* [EXTRAIT DU DOCUMENT]:
——————

M. Dominique AUTER : Les gérants de sociétés offshore sont plus près de cinquante. C’est l’un des problèmes.

M. le Président : Au niveau législatif, quelle serait votre idée ?

M. Dominique AUTER : Il faudrait que ceux qui gèrent des sociétés offshore, soient pénalement responsables. De cette manière, vous faites déjà le ménage.

M. Arnaud MONTEBOURG, rapporteur : En droit français des sociétés, ils sont déjà en fait pénalement responsables.

M. Dominique AUTER : A condition d’établir qu’ils sont gérants de fait. En effet, quand ils sont pris la main dans le sac, ils jouent sur la distinction en droit français et vous disent qu’ils sont " administrateurs de sociétés " dans le sens anglais, et disposent du droit de signer. Ce n’est pas le cas dans le droit français, par exemple, ni dans le droit monégasque.

Les autorités monégasques ne veulent pas effrayer ceux qui ont de l’argent, mais en même temps, ils craignent un scandale sur le plan du blanchiment. Certaines personnes, qui sont venues ici, et seront demain en France, en Italie ou ailleurs, pourraient bien faire du blanchiment. On s’aperçoit qu’on a fait transiter, par leur intermédiaire, des fonds venus du blanchiment. Les autorités monégasques voudraient bien s’en protéger, mais cette garantie de discrétion qui entoure les placements et les investissements d’une clientèle fortunée est aussi une source de revenus et d’emplois. Il faudrait responsabiliser pénalement ces professionnels, et les obliger à résider à Monaco, comme cela se fait pour les sociétés anonymes monégasques dont les administrateurs ont l’obligation de résider en Principauté. On peut ainsi les entendre en cas de problème, savoir ce qu’ils font et ce qu’ils gèrent. Comme ils sont obligés de faire des démarches administratives lorsqu’ils s’installent, on peut utiliser les informations fournies. Il faut reconnaître que c’est assez efficace. Il faudrait faire la même chose pour ceux qui gèrent les sociétés offshore.

Le jour où un problème surgit ou qu’arrive un signalement nous indiquant que derrière telle société offshore, il y a telle ou telle chose, on demande à Interpol des informations sur la nature des activités de cette société. Soit l’administrateur est de bonne foi et dit qu’il a été trompé, qu’on lui avait indiqué que cette société faisait tel ou tel business, le prouve et, alors, on le laisse tranquille. Soit il se doutait ou avait tous les éléments pour se douter d’un problème, il faut alors le rendre responsable.

M. le Président : Vous avez vu des affaires de ce type ?

M. Dominique AUTER : Ce sont des choses que l’on voit, mais le problème est qu’il est très difficile d’aboutir.

M. le Président : Pouvez-vous nous donner un exemple ? Décrivez-nous, en enlevant tous les noms, l’échec lamentable de la procédure ?

——————

* [DONNÉES FOURNIES]:
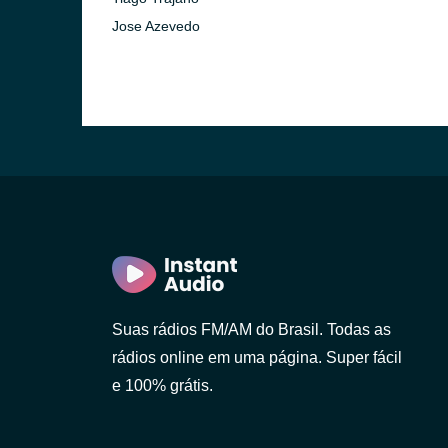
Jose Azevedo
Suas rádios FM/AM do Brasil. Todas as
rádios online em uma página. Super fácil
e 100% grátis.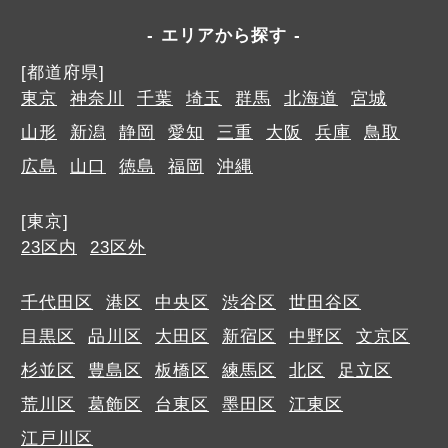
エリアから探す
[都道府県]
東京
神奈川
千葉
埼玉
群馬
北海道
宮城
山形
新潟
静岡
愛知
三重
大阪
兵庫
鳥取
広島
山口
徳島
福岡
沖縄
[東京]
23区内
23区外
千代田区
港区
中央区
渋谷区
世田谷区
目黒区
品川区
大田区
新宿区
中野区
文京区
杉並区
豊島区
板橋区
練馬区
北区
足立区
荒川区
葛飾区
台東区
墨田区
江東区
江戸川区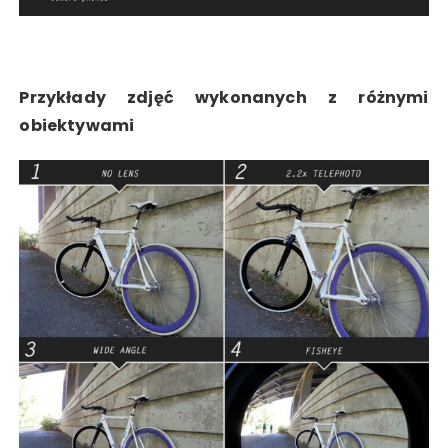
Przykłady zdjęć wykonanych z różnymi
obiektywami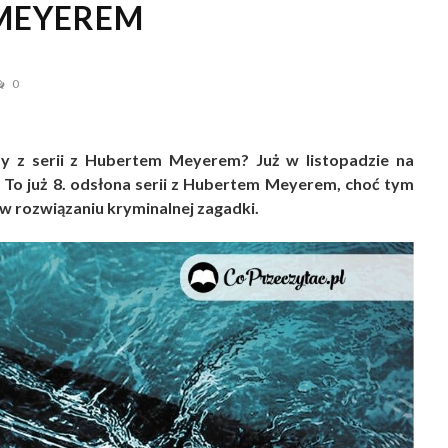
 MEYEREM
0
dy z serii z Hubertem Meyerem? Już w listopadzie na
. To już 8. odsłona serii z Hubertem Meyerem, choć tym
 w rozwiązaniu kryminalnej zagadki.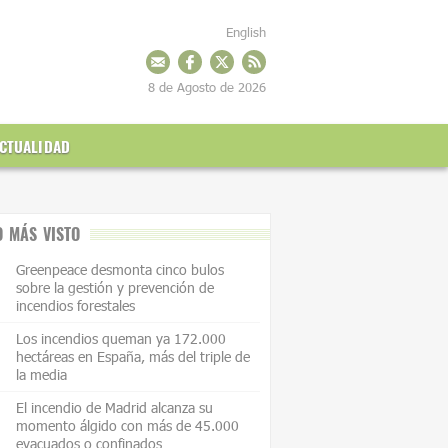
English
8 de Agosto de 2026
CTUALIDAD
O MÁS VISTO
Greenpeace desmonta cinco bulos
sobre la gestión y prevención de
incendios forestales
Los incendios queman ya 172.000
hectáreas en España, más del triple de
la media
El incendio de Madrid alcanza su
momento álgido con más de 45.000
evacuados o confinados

——————

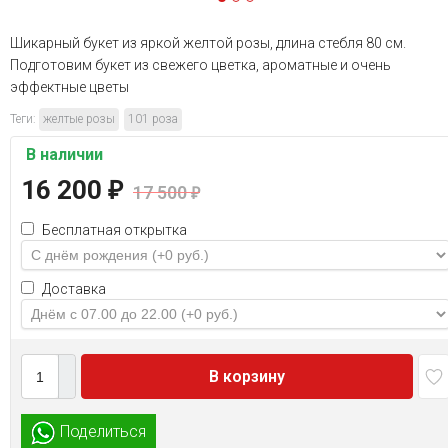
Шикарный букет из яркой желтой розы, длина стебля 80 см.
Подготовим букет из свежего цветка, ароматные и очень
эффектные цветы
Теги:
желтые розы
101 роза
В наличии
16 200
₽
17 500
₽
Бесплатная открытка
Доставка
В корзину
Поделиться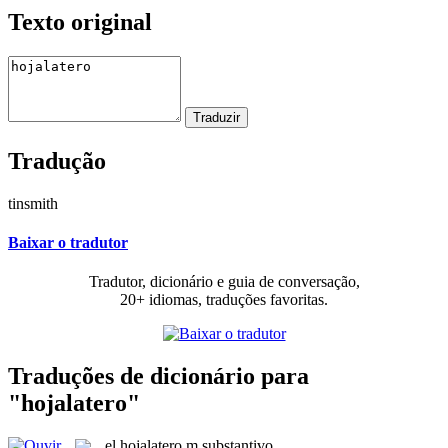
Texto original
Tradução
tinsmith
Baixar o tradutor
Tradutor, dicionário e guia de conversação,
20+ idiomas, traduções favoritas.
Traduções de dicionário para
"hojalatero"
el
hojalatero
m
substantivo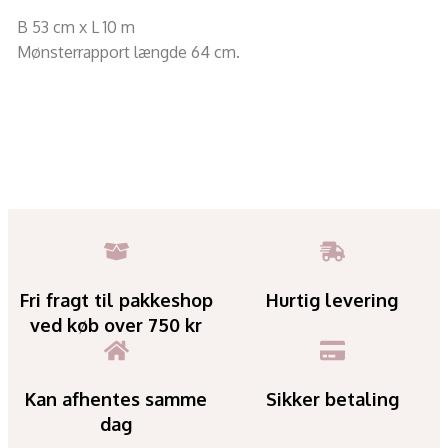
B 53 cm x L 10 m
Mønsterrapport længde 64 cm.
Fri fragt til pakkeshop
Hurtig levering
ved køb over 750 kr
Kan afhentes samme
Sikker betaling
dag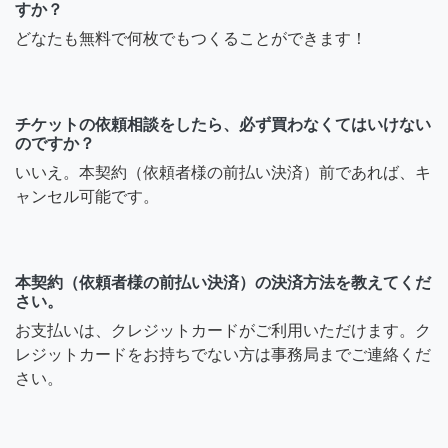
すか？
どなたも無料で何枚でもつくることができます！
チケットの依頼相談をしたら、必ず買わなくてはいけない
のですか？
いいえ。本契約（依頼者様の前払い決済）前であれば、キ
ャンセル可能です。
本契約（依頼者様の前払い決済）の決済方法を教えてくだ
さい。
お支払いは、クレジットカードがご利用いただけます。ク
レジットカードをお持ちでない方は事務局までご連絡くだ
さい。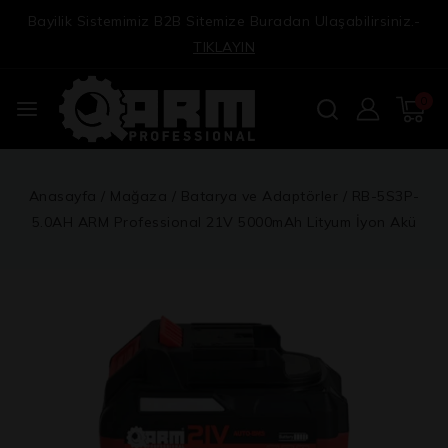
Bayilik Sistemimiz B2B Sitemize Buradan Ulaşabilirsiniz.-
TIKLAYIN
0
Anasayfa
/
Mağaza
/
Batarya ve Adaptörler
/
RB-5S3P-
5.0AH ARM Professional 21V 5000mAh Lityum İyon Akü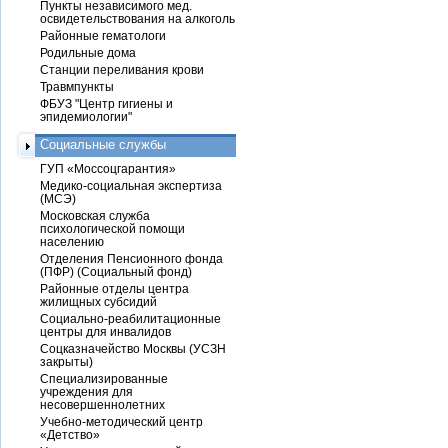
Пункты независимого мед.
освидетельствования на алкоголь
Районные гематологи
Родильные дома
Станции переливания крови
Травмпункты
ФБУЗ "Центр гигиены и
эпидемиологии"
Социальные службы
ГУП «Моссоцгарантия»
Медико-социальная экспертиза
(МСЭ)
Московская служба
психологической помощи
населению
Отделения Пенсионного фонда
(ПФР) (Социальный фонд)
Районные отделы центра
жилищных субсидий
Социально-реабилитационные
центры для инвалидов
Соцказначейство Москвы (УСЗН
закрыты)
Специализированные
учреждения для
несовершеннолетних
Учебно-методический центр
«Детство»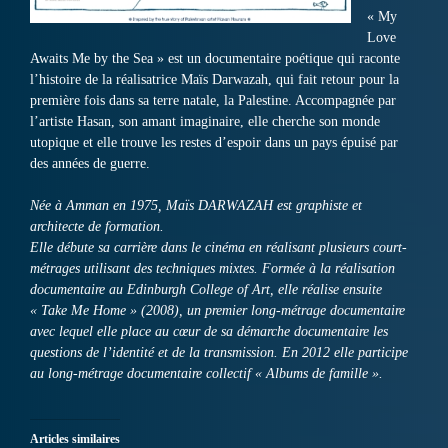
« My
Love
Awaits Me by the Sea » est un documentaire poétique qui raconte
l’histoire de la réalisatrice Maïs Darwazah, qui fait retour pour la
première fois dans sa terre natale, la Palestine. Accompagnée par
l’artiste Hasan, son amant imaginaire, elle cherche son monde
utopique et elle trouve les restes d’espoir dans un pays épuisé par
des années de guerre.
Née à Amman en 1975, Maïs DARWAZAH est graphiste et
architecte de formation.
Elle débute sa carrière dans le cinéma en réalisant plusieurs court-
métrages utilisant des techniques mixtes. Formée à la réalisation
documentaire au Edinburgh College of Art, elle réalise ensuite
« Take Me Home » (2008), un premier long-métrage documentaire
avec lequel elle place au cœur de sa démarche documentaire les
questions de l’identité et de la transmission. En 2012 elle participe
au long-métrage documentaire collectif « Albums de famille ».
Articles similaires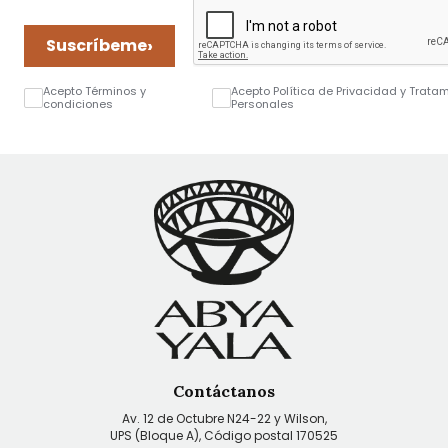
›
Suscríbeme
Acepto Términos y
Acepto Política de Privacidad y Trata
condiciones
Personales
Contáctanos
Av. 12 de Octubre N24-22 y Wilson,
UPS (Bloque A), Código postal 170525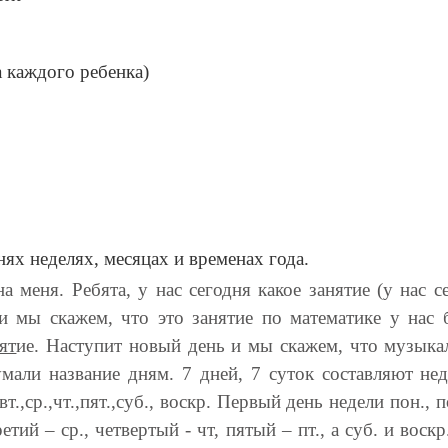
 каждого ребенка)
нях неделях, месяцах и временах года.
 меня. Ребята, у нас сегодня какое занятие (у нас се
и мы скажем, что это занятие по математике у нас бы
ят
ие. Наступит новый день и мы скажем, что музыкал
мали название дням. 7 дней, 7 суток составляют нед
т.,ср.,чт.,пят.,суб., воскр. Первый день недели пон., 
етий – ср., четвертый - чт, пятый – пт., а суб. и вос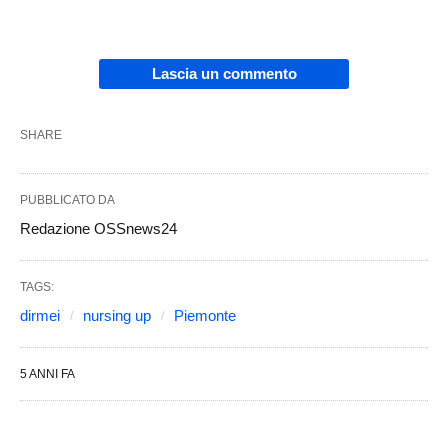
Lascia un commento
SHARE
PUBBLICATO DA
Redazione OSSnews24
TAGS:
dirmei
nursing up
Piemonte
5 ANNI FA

——————

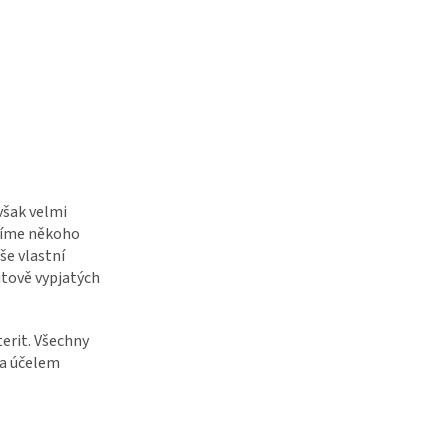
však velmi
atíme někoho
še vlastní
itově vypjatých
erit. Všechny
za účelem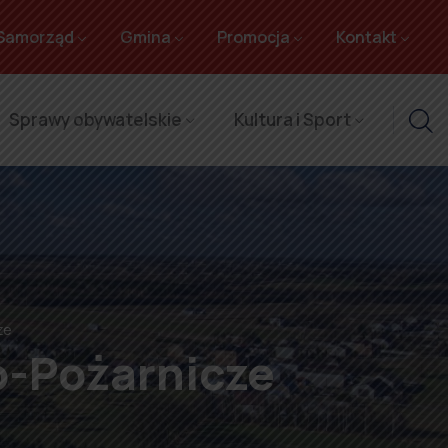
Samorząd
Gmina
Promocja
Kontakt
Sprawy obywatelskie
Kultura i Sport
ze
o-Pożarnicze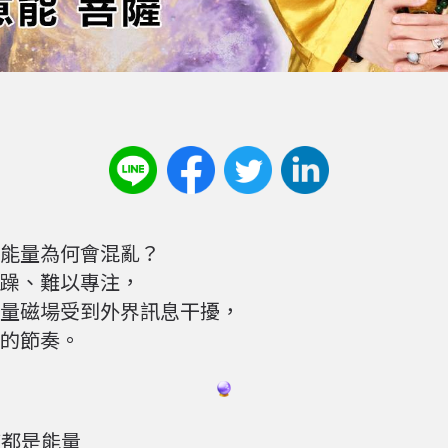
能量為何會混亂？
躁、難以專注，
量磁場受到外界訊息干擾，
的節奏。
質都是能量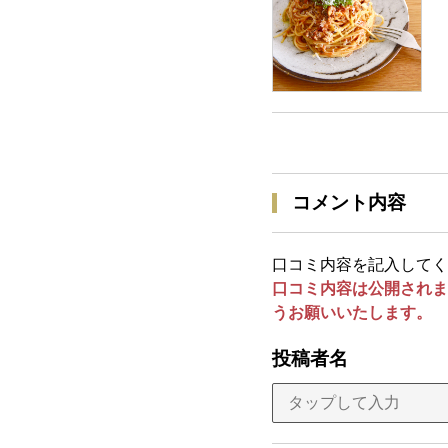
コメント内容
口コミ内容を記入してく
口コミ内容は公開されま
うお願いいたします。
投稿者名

——————

* [OBJECTIF]:
Poursuivez l'audition sur les sociétés offshore à la suite de sa dernière réplique. Les données forment un matériau indépendant de l'audition sur les sociétés offshore.

* [RÉPONSE À LA CONSIGNE]:
M. Dominique AUTER : Je vous lis la note de l’instruction. " Cela permet de mettre en lumière un certain nombre de montages financiers ou très indéterminés... " On ne connaît pas les raisons de cette usine à gaz financière, qui passe vraisemblablement par un holding ou part d’une société offshore. En principe, les holdings sont interdites à Monaco. Quand vous dites que ce montage n’est pas autorisé à Monaco, la personne vous répond que la société n’est pas à Monaco, qu’elle en gère la facturation et le personnel qui peut être aux Bahamas, à l’île de Malte ou ailleurs. Elle ne s’occupe pas de la société, le siège étant à Malte, à Jersey, aux Bahamas, et alors le droit monégasque ne s’applique pas. Si cette société veut se monter en groupe, elle n’a aucune difficulté à le faire.

Ce dossier fait donc apparaître un certain nombre de montages financiers à but très indéterminé au nom de sociétés offshore, notamment en Irlande. Voilà un exemple typique. Des transferts portant sur des sommes importantes, 10 millions de dollars, ont été découverts. X a été entendu à deux reprises sur commission rogatoire en France, il n’a pas été inculpé. Ses déclarations sont totalement contradictoires avec celles de Y qui gère la société ici et qu’on a entendu. Si on veut acheter une ligne de sociétés offshore, des banquiers demain vous le proposeront sans difficulté.

M. le Président : Qu’est-ce qui vous bloque ? Par exemple, que reprochez-vous s’agissant de déclarations contradictoires de celui qui gère ici ?

M. Dominique AUTER : On ne peut rien lui reprocher. Il vous dira qu’il gère et qu’il paie les salaires des employés de cette société. Ils ont une secrétaire à Monaco, une ailleurs. Cela se fait couramment. Dans de nombreuses sociétés, la comptabilité peut être en Inde ou partout ailleurs dans le monde. Il administre, dans le sens où il gère le personnel.

M. Arnaud MONTEBOURG, rapporteur : Mais les mouvements de fonds ne sont pas du fait du gérant ou de l’administrateur...

M. Dominique AUTER : Mais il le fait dans ce cadre-là. La société a acheté des biens immobiliers, l’administrateur paie. C’est là que l’on commence à glisser. En France, quand vous êtes administrateur d’une société, au sens anglais d’administrateur, vous n’avez pas le droit de faire cela. Vous pouvez payer le personnel ou les loyers si la société achète des biens. En revanche, dès lors qu’il y a des virements dans le cadre de transactions commerciales, vous n’avez pas le droit de les signer car on considère que c’est un acte de gestion qui relève des responsables de la société, de l’administrateur délégué, mais cette fois au sens de gérant de société comme on l’entendrait en France. Ils jouent sur les mots.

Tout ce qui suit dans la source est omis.